And when someone tries to help you THANK them and don’t disappear for a week before responding. Common courtesy. If someone helps you solve your problem, Mark the issue as solved (and not on your own post because you thought you were so clever working it out after much help pointing you in the right direction)
Over the past year or so I’ve learned more from your prolific posting David than just about anyone! Thank You!
This thread reinforces my view an option to block either /both threads and members will make it more useful for me and, I venture to say, for many others.
The only reason I open these sorts of threads is to see who not to view in the future. This forum is so full of fantastic, helpful contributors, I feel sullied to read wasteful, unproductive threads when so much gracious assistance is so readily available.
Finally, thank you to all of those selfless contributors, without whom this great open source project might stagnate.
Can we please let this thread die? Hateful replies are always littered throughout these types of threads. I can even see posts of mine before I became a moderator. Please don’t do what I did. Do not get sucked into these hate filled threads and move on.
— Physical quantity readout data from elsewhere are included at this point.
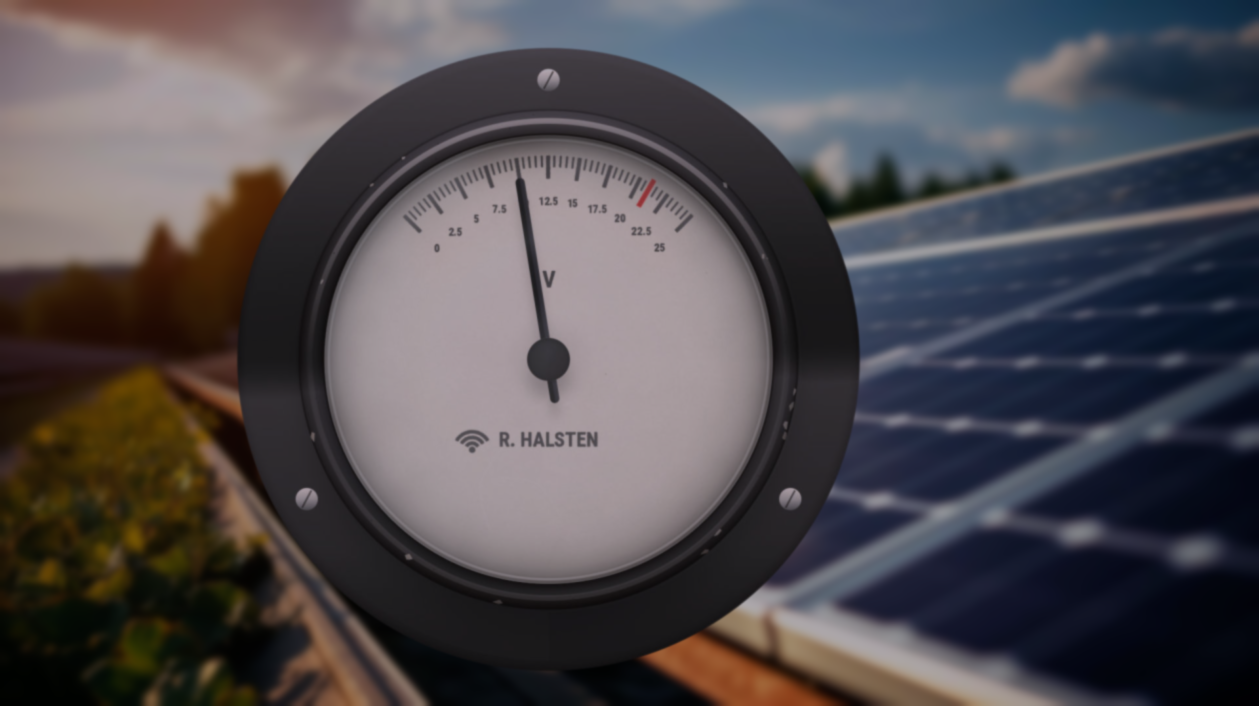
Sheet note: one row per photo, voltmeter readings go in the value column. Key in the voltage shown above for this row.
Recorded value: 10 V
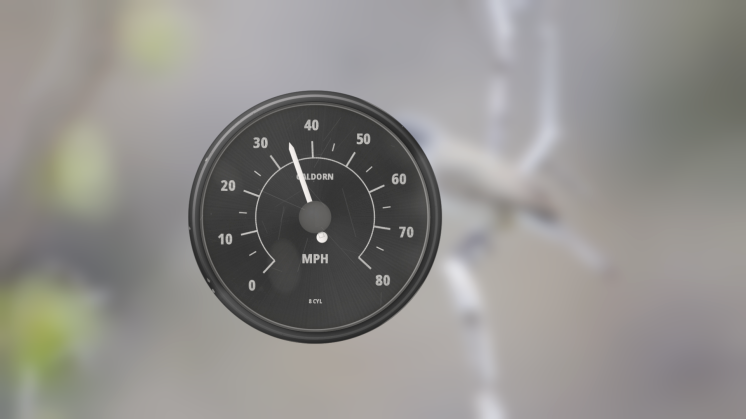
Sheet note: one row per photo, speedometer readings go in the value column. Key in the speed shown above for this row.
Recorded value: 35 mph
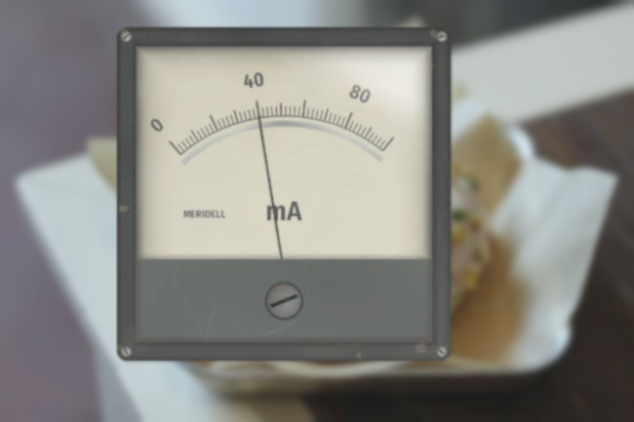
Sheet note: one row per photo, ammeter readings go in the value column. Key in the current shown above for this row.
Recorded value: 40 mA
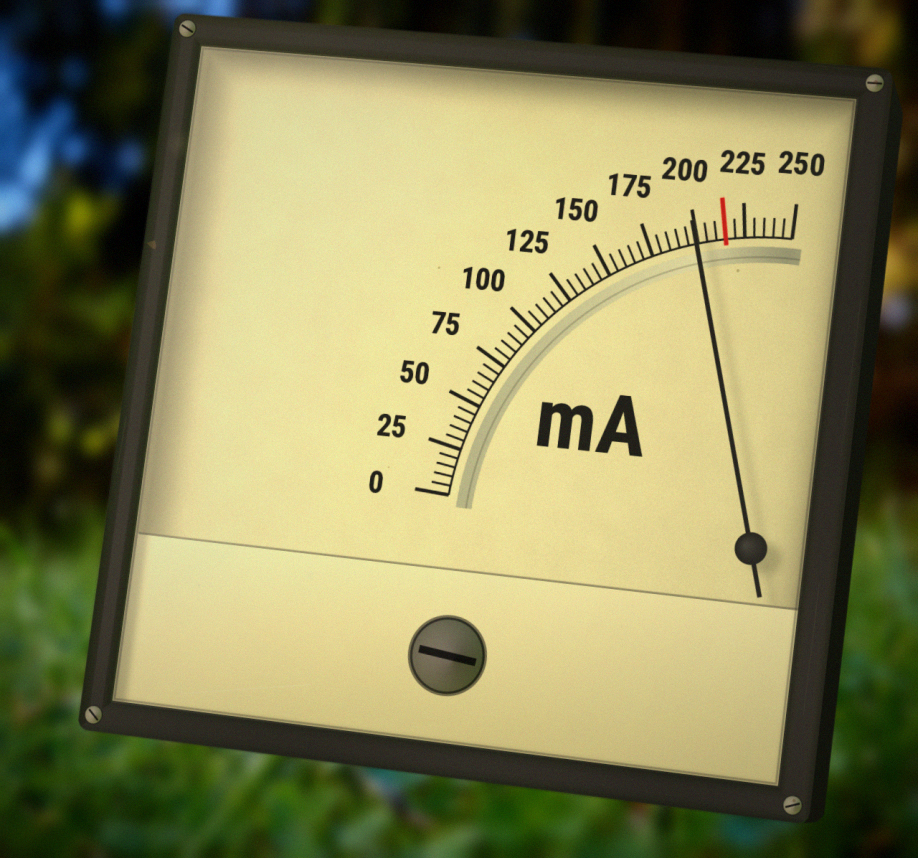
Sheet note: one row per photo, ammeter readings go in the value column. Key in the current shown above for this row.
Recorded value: 200 mA
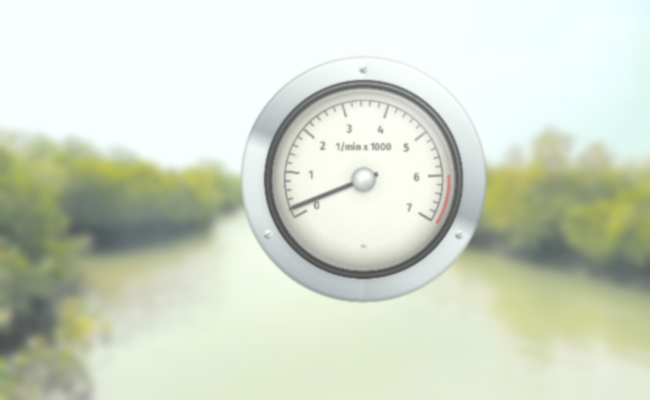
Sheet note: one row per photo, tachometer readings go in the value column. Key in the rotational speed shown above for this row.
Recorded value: 200 rpm
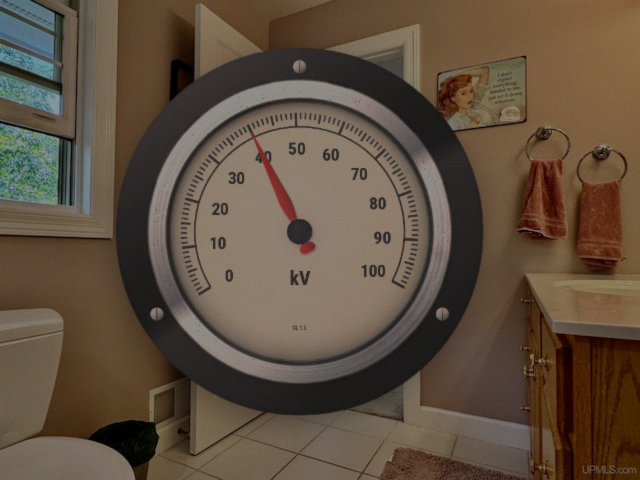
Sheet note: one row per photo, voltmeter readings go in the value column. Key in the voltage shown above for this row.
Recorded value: 40 kV
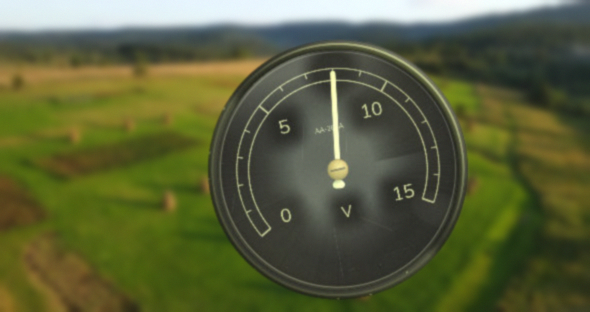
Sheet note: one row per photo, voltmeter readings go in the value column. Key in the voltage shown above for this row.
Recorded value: 8 V
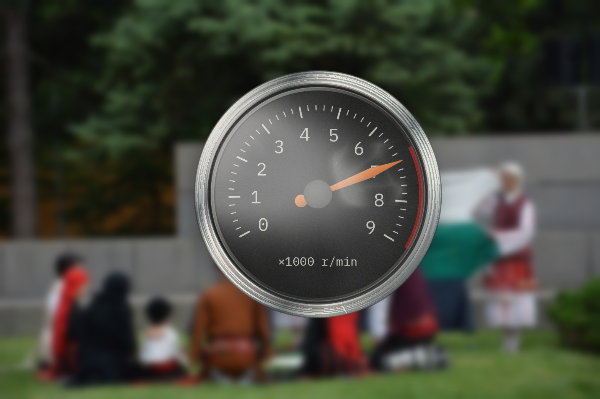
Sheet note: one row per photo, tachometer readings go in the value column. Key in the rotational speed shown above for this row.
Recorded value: 7000 rpm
Thanks.
That really shows a problem in development culture. I mean it’s the same in most projects.
Developers don’t want to test. But testing is the most important part. BDD / TDD, Write tests first, then Code, automate your tests, etc.
I know this is a hobby project for most, so they do what’s fun to them. Coding. Not testing.
Personally I think it shows more of a problem with the user base… they expect everything for nothing and contribute nothing and expect everyone else to do the beta testing while expecting everything in every release is fully tested by someone else and then want to complain when something breaks.
Betas used to be a nightmare but for some time dev has been stable enough to run in production. I get sick of people still saying to never run the first .0 release of a new version… it’s not like it’s hard rolling back if there is an issue anyway.
I completely agree. The big pain is that users do not read and do not look for their problem in the posts, they just create another thread. The saddest thing is that they do not even read the posts and solve the problem in the thread they come across and ask again. no one will change it, we are just people.